Take a bow, TNR. The reference to its one-time abetting of the opposition to what was then called "Hillarycare" was an article the magazine ran (over much internal opposition) in 1994. Entitled "No Exit," it was written by Elizabeth McCaughy, a fellow at the right-wing Manhattan Institute. The article was so widely read and commented upon that it truly did play a crucial role in stopping the plan. As Slate's media critic Jack Shafer recently wrote, with the explosion of outlets carrying political commentary, TNR can never hope to reclaim the kind of central role it once played at the intersection of politics and the media.
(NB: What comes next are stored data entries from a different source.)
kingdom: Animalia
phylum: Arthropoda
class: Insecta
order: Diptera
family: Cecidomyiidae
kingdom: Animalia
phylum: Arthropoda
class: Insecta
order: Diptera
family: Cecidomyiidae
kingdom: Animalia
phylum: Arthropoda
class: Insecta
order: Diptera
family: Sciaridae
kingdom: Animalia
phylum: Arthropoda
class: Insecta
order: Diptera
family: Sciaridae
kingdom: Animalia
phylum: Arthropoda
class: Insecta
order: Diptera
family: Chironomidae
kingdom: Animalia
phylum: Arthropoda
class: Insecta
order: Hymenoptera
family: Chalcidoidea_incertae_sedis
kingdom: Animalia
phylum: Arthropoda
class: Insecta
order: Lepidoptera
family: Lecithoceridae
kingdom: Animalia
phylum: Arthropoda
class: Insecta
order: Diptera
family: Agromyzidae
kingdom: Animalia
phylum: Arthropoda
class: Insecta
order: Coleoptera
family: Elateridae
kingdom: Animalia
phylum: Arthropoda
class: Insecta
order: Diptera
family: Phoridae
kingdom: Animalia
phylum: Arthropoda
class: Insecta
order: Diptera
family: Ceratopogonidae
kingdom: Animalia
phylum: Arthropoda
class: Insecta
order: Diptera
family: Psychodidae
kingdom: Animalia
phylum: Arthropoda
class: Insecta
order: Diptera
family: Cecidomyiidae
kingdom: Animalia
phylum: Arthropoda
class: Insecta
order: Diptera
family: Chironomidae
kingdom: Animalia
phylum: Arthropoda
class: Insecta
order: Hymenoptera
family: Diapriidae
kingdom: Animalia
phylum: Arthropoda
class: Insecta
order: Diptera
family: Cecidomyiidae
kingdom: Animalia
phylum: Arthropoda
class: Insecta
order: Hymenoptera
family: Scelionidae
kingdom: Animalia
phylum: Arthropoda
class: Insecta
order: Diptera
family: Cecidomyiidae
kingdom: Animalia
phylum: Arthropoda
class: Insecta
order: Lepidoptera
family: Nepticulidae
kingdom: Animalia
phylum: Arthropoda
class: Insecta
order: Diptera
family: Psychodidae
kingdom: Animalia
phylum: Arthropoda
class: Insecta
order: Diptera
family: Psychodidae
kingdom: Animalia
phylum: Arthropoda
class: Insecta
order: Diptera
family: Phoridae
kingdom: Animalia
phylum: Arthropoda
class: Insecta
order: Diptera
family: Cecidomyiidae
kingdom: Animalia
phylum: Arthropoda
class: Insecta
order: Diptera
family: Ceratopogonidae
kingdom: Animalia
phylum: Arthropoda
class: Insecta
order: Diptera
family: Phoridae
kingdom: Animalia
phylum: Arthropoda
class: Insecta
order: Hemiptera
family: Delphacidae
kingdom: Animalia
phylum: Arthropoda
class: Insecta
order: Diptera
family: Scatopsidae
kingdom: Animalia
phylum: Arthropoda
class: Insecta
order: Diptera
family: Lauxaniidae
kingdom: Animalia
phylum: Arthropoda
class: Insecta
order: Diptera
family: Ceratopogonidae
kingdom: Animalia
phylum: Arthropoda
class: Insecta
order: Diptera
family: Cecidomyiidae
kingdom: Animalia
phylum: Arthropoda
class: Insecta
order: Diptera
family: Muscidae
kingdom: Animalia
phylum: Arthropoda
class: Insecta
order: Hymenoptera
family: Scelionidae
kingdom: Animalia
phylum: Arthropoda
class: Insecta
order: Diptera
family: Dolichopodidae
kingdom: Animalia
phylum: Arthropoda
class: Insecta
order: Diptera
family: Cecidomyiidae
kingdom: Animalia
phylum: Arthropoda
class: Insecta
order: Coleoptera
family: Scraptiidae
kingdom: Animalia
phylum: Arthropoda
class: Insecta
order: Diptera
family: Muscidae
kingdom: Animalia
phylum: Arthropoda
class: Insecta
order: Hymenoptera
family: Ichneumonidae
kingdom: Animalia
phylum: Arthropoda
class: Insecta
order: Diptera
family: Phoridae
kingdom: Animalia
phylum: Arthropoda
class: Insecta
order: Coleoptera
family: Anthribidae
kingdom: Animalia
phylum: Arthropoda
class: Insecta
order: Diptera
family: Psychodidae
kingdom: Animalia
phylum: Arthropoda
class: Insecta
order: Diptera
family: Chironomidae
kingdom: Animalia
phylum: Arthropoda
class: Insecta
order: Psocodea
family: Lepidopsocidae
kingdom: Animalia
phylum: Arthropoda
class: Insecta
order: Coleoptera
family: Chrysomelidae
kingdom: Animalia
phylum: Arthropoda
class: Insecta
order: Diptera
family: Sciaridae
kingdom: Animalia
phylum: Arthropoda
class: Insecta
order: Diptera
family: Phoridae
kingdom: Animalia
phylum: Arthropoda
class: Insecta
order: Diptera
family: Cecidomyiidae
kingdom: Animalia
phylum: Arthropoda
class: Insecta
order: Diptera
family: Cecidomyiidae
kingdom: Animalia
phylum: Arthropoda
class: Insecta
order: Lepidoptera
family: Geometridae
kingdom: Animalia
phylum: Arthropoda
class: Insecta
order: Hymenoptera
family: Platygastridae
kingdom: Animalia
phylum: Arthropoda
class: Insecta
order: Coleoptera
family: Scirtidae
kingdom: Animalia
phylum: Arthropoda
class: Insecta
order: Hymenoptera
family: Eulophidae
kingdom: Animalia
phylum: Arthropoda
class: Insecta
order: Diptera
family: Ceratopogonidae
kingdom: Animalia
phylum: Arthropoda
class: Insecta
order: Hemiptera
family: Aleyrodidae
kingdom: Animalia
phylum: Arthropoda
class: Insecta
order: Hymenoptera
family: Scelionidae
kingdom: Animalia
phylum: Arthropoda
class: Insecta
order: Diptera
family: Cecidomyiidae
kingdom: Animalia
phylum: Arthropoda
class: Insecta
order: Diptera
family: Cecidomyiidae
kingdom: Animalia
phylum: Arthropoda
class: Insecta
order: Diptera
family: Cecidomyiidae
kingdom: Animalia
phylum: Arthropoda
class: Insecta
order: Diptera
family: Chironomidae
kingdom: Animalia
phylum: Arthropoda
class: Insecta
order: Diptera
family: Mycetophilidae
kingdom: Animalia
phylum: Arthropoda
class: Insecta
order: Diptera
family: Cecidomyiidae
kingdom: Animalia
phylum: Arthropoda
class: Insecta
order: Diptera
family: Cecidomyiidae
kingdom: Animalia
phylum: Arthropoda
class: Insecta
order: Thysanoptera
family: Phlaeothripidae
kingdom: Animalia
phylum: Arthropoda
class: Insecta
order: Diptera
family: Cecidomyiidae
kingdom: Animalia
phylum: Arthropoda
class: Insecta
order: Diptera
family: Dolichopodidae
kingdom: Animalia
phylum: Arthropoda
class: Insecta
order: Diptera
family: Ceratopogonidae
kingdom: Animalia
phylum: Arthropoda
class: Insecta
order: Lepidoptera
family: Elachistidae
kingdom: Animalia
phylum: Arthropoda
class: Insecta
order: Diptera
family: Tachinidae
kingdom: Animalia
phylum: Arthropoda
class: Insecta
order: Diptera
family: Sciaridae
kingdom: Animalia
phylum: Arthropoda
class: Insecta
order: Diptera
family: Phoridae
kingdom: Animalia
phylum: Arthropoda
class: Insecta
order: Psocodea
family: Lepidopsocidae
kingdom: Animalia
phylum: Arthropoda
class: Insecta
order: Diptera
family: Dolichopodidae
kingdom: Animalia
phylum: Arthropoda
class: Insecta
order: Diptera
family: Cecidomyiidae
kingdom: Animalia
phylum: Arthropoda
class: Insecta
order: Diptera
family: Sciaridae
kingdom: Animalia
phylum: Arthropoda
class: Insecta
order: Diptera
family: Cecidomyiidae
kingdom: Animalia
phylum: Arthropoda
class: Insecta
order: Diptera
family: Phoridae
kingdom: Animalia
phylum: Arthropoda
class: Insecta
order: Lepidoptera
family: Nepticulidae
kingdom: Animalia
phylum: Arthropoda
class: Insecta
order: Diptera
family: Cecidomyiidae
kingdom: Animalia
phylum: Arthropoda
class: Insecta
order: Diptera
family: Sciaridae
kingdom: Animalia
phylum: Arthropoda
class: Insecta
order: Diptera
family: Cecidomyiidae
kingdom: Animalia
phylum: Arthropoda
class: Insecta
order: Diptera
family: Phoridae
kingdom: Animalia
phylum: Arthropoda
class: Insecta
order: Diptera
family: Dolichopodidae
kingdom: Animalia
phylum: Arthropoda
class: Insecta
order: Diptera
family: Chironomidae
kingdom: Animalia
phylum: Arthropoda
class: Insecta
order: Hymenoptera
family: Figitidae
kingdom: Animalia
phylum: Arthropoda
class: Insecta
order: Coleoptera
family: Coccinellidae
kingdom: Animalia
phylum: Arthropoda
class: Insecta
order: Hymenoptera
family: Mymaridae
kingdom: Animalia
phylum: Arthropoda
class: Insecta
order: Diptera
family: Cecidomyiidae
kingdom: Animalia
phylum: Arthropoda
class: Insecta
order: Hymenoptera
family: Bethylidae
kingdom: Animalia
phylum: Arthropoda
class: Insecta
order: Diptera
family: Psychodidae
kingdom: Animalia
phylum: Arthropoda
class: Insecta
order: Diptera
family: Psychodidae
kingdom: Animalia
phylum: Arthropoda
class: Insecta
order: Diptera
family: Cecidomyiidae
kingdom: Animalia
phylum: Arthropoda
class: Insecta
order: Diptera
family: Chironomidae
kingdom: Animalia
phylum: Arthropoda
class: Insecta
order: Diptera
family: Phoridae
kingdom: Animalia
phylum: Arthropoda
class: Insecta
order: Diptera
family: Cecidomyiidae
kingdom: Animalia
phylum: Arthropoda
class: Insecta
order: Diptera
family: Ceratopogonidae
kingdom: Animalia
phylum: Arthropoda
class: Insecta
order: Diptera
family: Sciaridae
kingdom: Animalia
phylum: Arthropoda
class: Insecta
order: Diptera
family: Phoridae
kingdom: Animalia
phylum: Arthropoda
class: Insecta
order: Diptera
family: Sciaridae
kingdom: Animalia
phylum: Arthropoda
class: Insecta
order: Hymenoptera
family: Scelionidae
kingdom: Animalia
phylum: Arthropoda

But it's still good that the editors have decided to rethink at least some of their move to the right in recent years.

2 Comments:

At 12:04 PM, Anonymous Anonymous said...

It's amazing how many people are now changing their minds about Iraq and the President. I thought Paul Krugman's column in the Times this a.m. made important points. Among them that the neocon movement has to be addressed as a failure. The conservatives controlling Bush and the American government have been wrong in disastrous ways.

 
At 3:34 PM, Blogger John Ettorre said...

Krugman's seemingly been taking a victory lap for about the last six months, which I don't begrudge him. Those who saw these people early on for the arrogant, bullying creeps they are deserve all the praise they can get, just as those precious few who remain fans of the current regime and all its willful ignorance deserve (I think) Dante's seventh circle of hell. As Gary Hart has observed, we're now coming up on 20,000 casualties on our side alone (a combination of dead and wounded). At what point do we say enough?